## Work request:
Would you transcribe the line that holds "and Terms |" and all the lines below it, through the final one, exactly and with nothing else?

[Collected data]
──────

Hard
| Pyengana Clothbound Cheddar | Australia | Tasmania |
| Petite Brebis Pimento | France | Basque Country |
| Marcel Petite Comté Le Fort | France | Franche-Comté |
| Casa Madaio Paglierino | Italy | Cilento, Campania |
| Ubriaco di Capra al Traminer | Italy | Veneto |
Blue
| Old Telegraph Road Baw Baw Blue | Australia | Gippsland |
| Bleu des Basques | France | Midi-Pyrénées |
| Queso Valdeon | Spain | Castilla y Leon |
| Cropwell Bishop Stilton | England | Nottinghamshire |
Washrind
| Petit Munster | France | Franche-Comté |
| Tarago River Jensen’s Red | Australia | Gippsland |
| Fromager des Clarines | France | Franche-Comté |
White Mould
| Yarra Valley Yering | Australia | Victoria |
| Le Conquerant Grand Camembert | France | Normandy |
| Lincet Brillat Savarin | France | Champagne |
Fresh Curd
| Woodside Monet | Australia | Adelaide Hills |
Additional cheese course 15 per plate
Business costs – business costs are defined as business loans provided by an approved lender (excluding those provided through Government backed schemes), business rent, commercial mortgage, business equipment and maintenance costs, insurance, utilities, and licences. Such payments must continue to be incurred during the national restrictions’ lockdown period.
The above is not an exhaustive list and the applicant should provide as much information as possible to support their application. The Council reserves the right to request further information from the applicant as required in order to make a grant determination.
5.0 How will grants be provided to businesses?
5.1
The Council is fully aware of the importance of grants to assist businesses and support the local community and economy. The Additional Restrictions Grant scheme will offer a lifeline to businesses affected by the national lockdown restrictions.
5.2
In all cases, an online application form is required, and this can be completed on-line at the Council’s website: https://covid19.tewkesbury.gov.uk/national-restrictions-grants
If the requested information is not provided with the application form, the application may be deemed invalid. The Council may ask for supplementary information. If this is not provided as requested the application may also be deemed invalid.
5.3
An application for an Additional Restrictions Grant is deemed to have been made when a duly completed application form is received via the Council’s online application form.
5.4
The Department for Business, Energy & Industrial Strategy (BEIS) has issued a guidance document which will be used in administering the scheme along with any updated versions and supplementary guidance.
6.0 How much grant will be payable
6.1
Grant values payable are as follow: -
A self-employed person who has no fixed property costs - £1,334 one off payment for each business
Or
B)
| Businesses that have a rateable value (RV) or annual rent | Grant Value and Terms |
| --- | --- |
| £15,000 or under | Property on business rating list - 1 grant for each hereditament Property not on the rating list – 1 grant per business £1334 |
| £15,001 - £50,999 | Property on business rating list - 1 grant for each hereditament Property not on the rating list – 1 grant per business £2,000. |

──────

## Reply to the exercise:
| Businesses that have a rateable value (RV) or annual rent | Grant Value and Terms |
| --- | --- |
| £15,000 or under | Property on business rating list - 1 grant for each hereditament Property not on the rating list – 1 grant per business £1334 |
| £15,001 - £50,999 | Property on business rating list - 1 grant for each hereditament Property not on the rating list – 1 grant per business £2,000. |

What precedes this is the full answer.